▸ Data shown
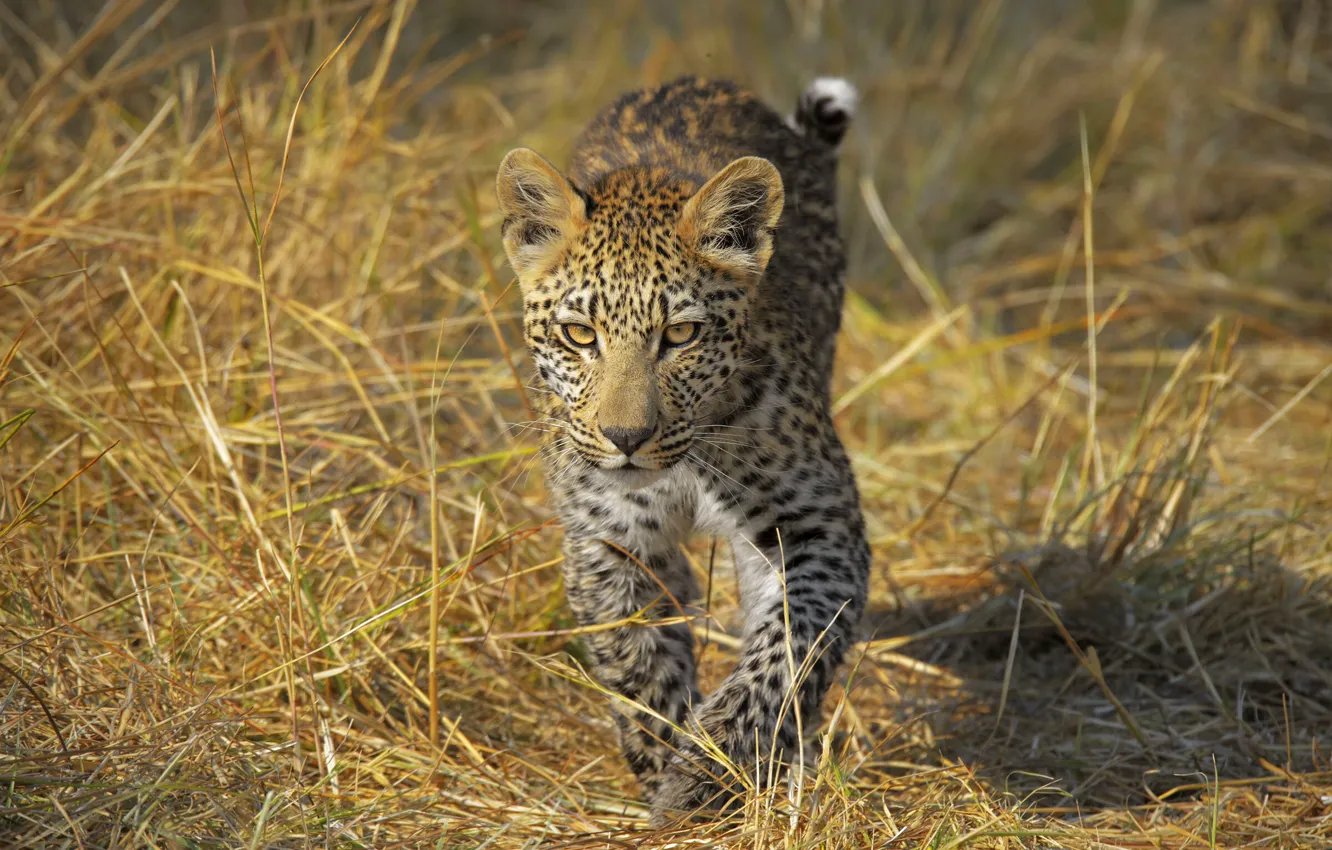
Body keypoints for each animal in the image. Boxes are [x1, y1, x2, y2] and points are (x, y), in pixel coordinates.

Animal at [495, 75, 869, 826]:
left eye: (681, 335)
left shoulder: (820, 526)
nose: (626, 439)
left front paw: (706, 771)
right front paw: (666, 765)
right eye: (580, 335)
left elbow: (785, 658)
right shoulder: (610, 542)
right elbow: (636, 663)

▸ Task to carry out
Set down the entries word for word, omitting all pictures.

▸ Answer
Body keypoints for each animal in the image. Boxes are [x1, y1, x2, y2] and points are (x, y), in pixel coordinates.

Animal at [495, 75, 869, 826]:
left eye: (681, 335)
left shoulder: (820, 526)
nose: (626, 439)
left front paw: (706, 771)
right front paw: (666, 765)
right eye: (580, 335)
left elbow: (785, 658)
right shoulder: (610, 542)
right elbow: (636, 663)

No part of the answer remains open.